> Quoted passage:
━━━━━━━━

Background and Purpose - Stroke thrombolysis is highly time-critical, but data on long-term effects of small reductions in treatment delays have not been available. Our objective was to quantify patient lifetime benefits gained from faster treatment.
Methods - Observational prospective data of consecutive stroke patients treated with intravenous thrombolysis in Australian and Finnish centers (1998–2011; n=2258) provided distributions of age, sex, stroke severity, onset-to-treatment times, and 3-month modified Rankin Scale in daily clinical practice. Treatment effects derived from a pooled analysis of thrombolysis trials were used to model the shift in 3-month modified Rankin Scale distributions with reducing treatment delays, from which we derived the expected lifetime and level of long-term disability with faster treatment.

━━━━━━━━

Collection entries

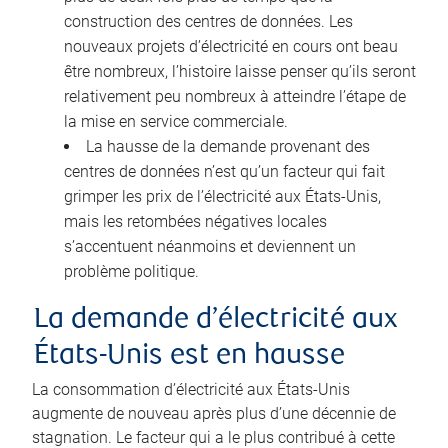
construction des centres de données. Les
nouveaux projets d’électricité en cours ont beau
être nombreux, l’histoire laisse penser qu’ils seront
relativement peu nombreux à atteindre l’étape de
la mise en service commerciale.
La hausse de la demande provenant des
centres de données n’est qu’un facteur qui fait
grimper les prix de l’électricité aux États-Unis,
mais les retombées négatives locales
s’accentuent néanmoins et deviennent un
problème politique.
La demande d’électricité aux
États-Unis est en hausse
La consommation d’électricité aux États-Unis
augmente de nouveau après plus d’une décennie de
stagnation. Le facteur qui a le plus contribué à cette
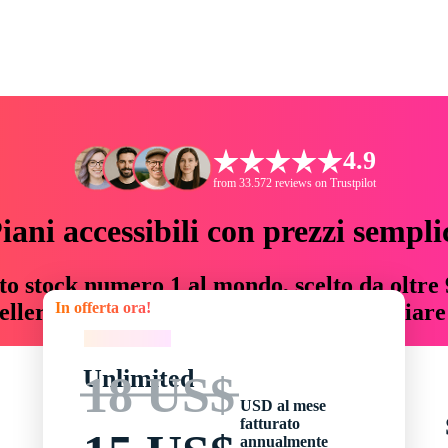
4.9
from 33.572 reviews on Trustpilot
iani accessibili con prezzi sempli
to stock numero 1 al mondo, scelto da oltre 9
In offerta ora!
teller risorse creative che fanno risparmiar
In offerta ora!
Unlimited
18 US$
USD al mese
fatturato
annualmente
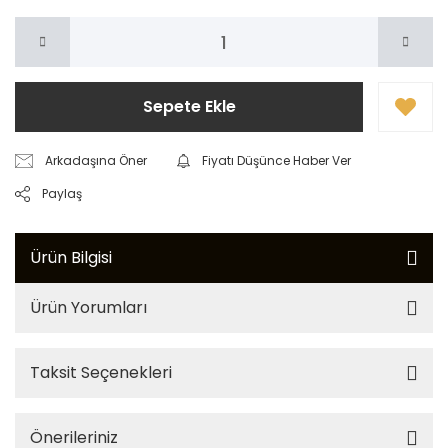
Sepete Ekle
Arkadaşına Öner
Fiyatı Düşünce Haber Ver
Paylaş
Ürün Bilgisi
Ürün Yorumları
Taksit Seçenekleri
Önerileriniz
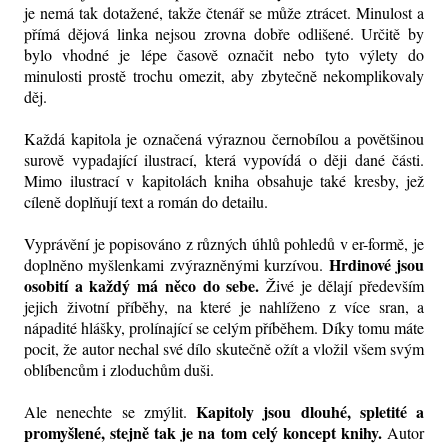
je nemá tak dotažené, takže čtenář se může ztrácet. Minulost a
přímá dějová linka nejsou zrovna dobře odlišené. Určitě by
bylo vhodné je lépe časově označit nebo tyto výlety do
minulosti prostě trochu omezit, aby zbytečně nekomplikovaly
děj.
Každá kapitola je označená výraznou černobílou a povětšinou
surově vypadající ilustrací, která vypovídá o ději dané části.
Mimo ilustrací v kapitolách kniha obsahuje také kresby, jež
cíleně doplňují text a román do detailu.
Vyprávění je popisováno z různých úhlů pohledů v er-formě, je
Hrdinové jsou
doplněno myšlenkami zvýrazněnými kurzívou.
osobití a každý má něco do sebe.
Živé je dělají především
jejich životní příběhy, na které je nahlíženo z více sran, a
nápadité hlášky, prolínající se celým příběhem. Díky tomu máte
pocit, že autor nechal své dílo skutečně ožít a vložil všem svým
oblíbencům i zloduchům duši.
Kapitoly jsou dlouhé, spletité a
Ale nenechte se zmýlit.
promyšlené, stejně tak je na tom celý koncept knihy.
Autor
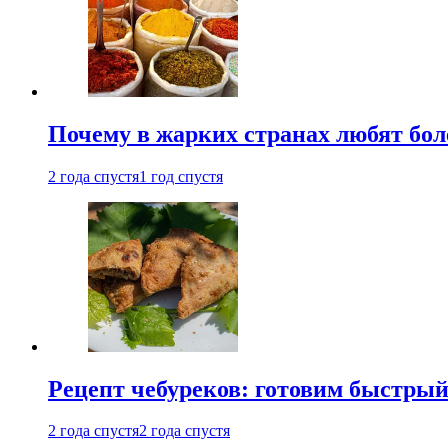
Почему в жарких странах любят бо
2 года спустя
1 год спустя
Рецепт чебуреков: готовим быстрый
2 года спустя
2 года спустя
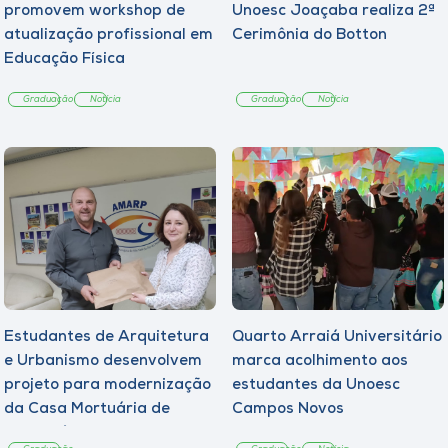
promovem workshop de
Unoesc Joaçaba realiza 2ª
atualização profissional em
Cerimônia do Botton
Educação Física
Graduação
Notícia
Graduação
Notícia
Estudantes de Arquitetura
Quarto Arraiá Universitário
e Urbanismo desenvolvem
marca acolhimento aos
projeto para modernização
estudantes da Unoesc
da Casa Mortuária de
Campos Novos
Tangará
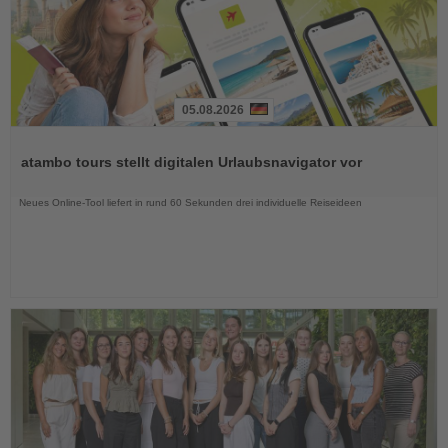
05.08.2026
Lesen
Sie
atambo tours stellt digitalen Urlaubsnavigator vor
die
Nachrichten
Neues Online-Tool liefert in rund 60 Sekunden drei individuelle Reiseideen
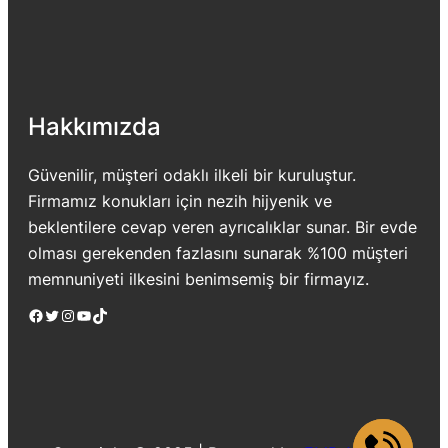
Hakkımızda
Güvenilir, müşteri odaklı ilkeli bir kuruluştur.
Firmamız konukları için nezih hijyenik ve
beklentilere cevap veren ayrıcalıklar sunar. Bir evde
olması gerekenden fazlasını sunarak %100 müşteri
memnuniyeti ilkesini benimsemiş bir firmayız.
Facebook
Twitter
Instagram
YouTube
TikTok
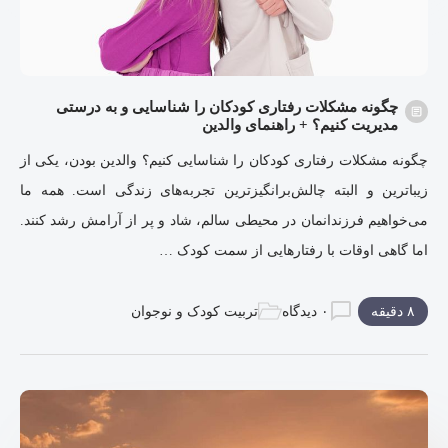
چگونه مشکلات رفتاری کودکان را شناسایی و به درستی
مدیریت کنیم؟ + راهنمای والدین
چگونه مشکلات رفتاری کودکان را شناسایی کنیم؟ والدین بودن، یکی از
زیباترین و البته چالش‌برانگیزترین تجربه‌های زندگی است. همه ما
می‌خواهیم فرزندانمان در محیطی سالم، شاد و پر از آرامش رشد کنند.
اما گاهی اوقات با رفتارهایی از سمت کودک …
۸ دقیقه
۰ دیدگاه
تربیت کودک و نوجوان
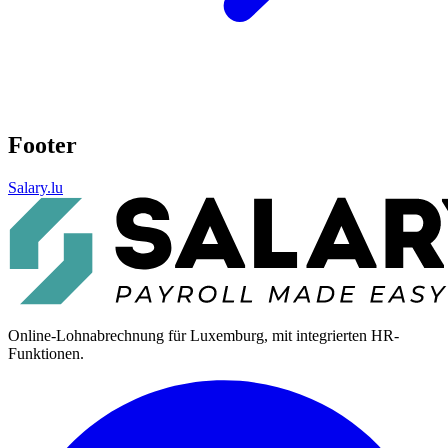
Footer
Salary.lu
Online-Lohnabrechnung für Luxemburg, mit integrierten HR-
Funktionen.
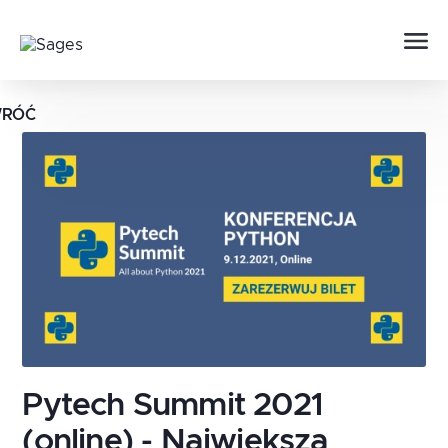
RÓĆ
Pytech Summit 2021
(online) - Największa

━━━━━━━━

> What you will do: Please carry on the text about stroke thrombolysis treatment delays, picking up after its last sentence.

> Answer space:
Results – Each minute of onset-to-treatment time saved granted on average 1.8 days of extra healthy life (95% prediction interval, 0.9–2.7). Benefit was observed in all groups: each minute provided 0.6 day in old severe (age, 80 years; National Institutes of Health Stroke Scale [NIHSS] score, 20) patients, 0.9 day in old mild (age, 80 years; NIHSS score, 4) patients, 2.7 days in young mild (age, 50 years; NIHSS score, 4) patients, and 3.5 days in young severe (age, 50 years; NIHSS score, 20) patients. Women gained slightly more than men over their longer lifetimes. In the whole cohort, each 15 minute decrease in treatment delay provided an average equivalent of 1 month of additional disability-free life.
Conclusions – Realistically achievable small reductions in stroke thrombolysis delays would result in significant and robust average health benefits over patients’ lifetimes. The awareness of concrete importance of speed could promote practice change.